Introduction
As Washington lurches toward an Aug. 2 debt ceiling deadline, House Republicans remain steadfast in their plan to prevent tax increases—particularly for the group they call “job creators.”
“Our disagreement is over the idea of raising taxes on the very people that we are asking to create jobs in our country,” House Speaker John A. Boehner says. “The American people will not accept—and the House will not pass—a bill that raises taxes on job creators.”
The House Republicans’ Plan for Job Creation, released in May, points to small businesses as a key source of jobs in the American economy. But analysts say as the U.S. begins to recover from the recession, it is big businesses that are creating more jobs.
“The large businesses are the ones that regained their profitability much sooner than small businesses when the country came out of the recession,” said Sophia Koropeckyj, managing director at Moody’s Analytics .
Because of their quicker recovery, large businesses have been able to create more jobs in recent months than small businesses, Koropeckyj said. Some of the fastest-growing sectors—health care, education and manufacturing—are dominated by companies that have more than 500 employees and are therefore too big to meet the Small Business Association’s definition of a small business.
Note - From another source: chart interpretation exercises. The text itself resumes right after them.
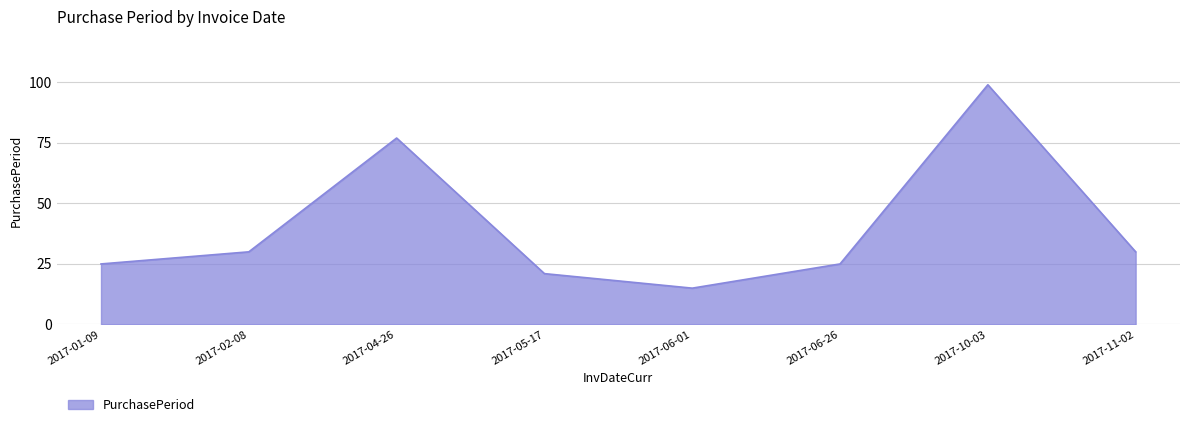

What is the maximum value shown in the chart?

99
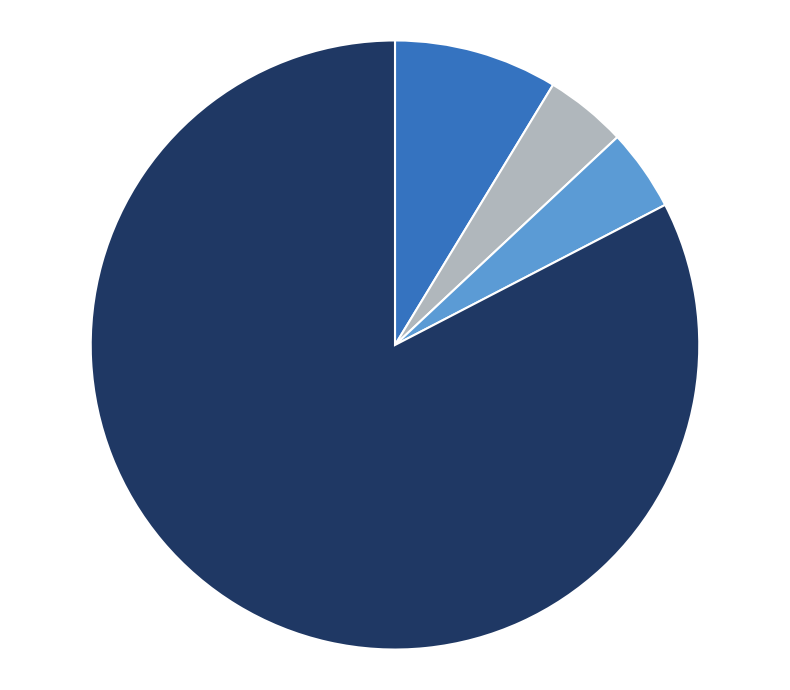

Does any single category account for the majority?

Yes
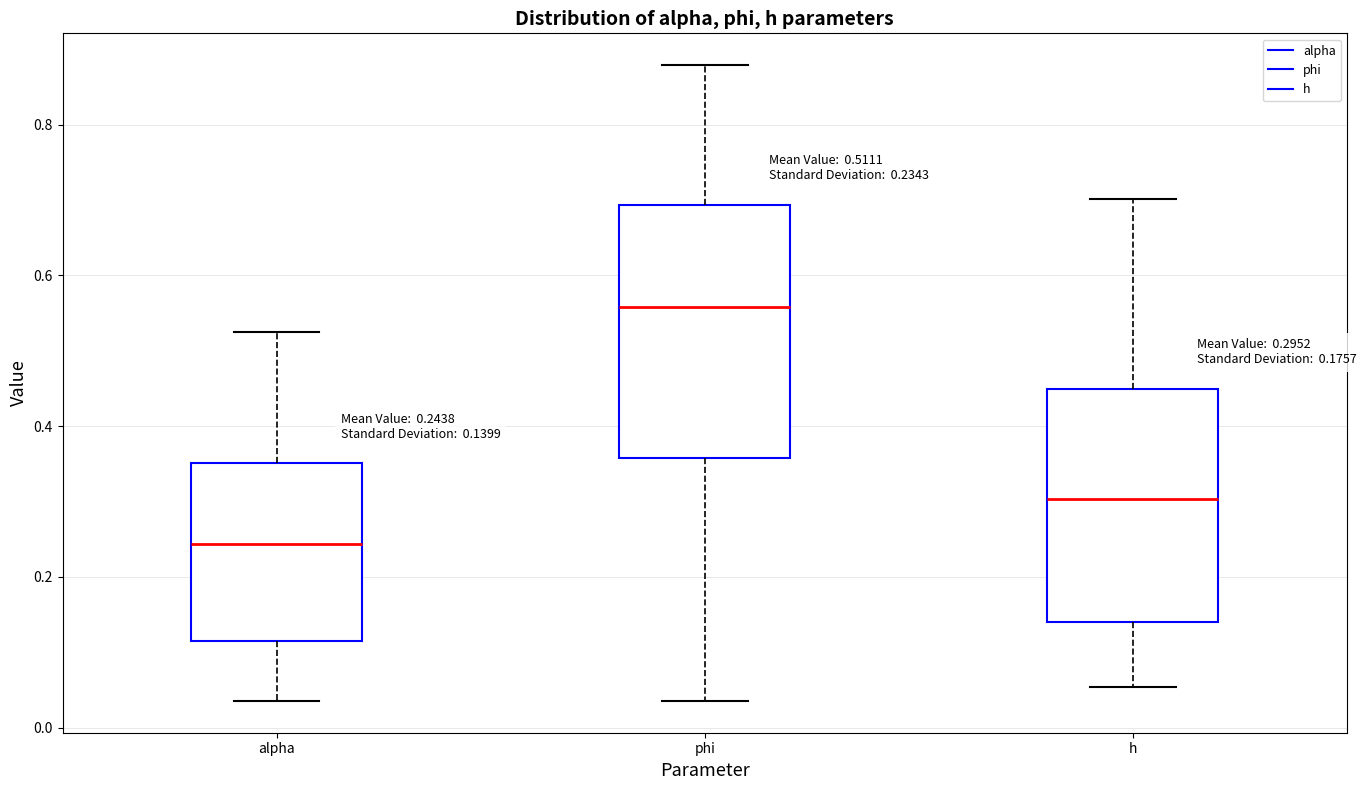

Which box is the tallest, from its lower edge to its upper edge?

phi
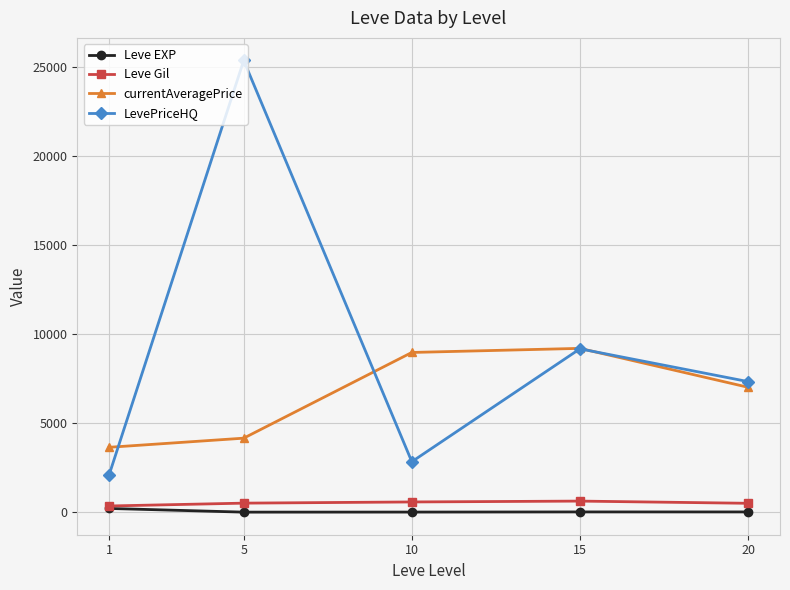

What is the value of the currentAveragePrice point at the 1st from the left?

3642.2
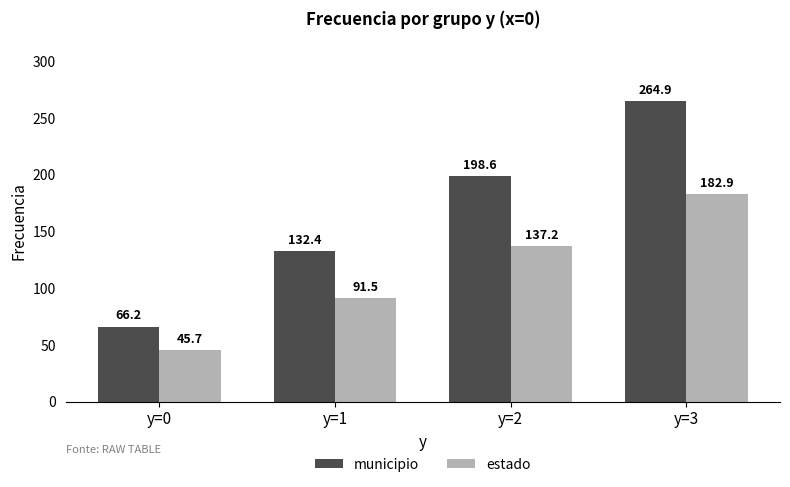

Reading left to right, transcribe all the data shown in this chart.

municipio: 66.2	132.4	198.6	264.9
estado: 45.7	91.5	137.2	182.9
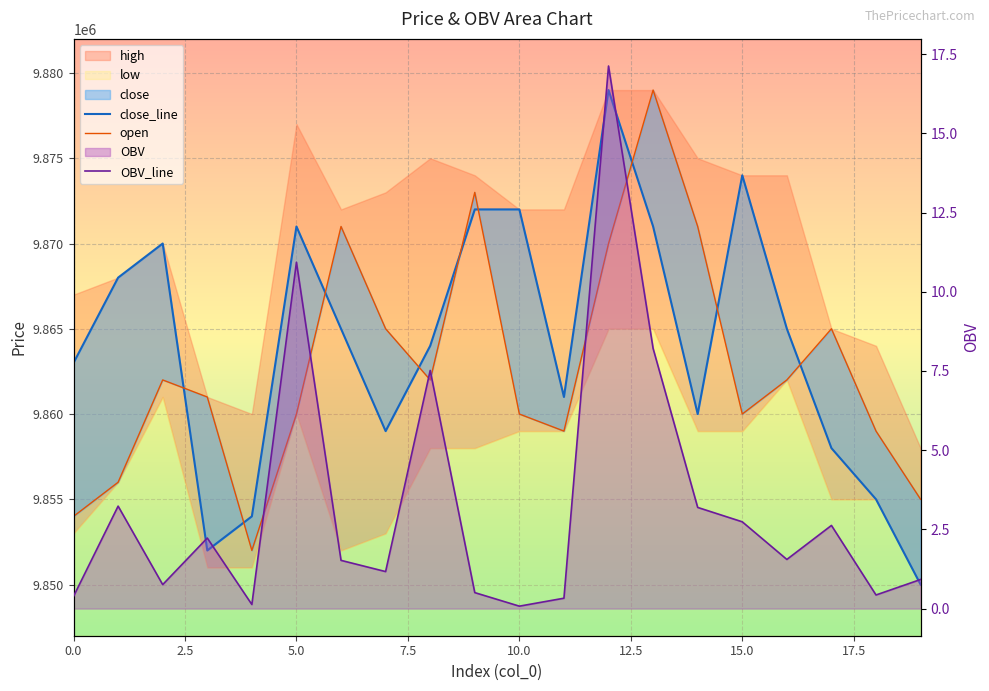

At which category is the sum across all series the highest?

13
The hotel, restaurant and retail sectors, which have also seen strong job creation of late, are also dominated by chains.
But when it comes to political rhetoric, such terms can be ambiguous, said Kathleen Hall Jamieson, a professor of communication at the University of Pennsylvania who specializes in campaign communication.
“The focus is on small businesses, and of course that’s always an undefined term,” Jamieson said.
For politicians, charged terms like “job creators” and the related “job-killing tax increases” can be particularly effective in garnering popular support, regardless of their accuracy.
“The public is going to be seeing this rhetoric through the filter of its own ideology,” Jamieson said.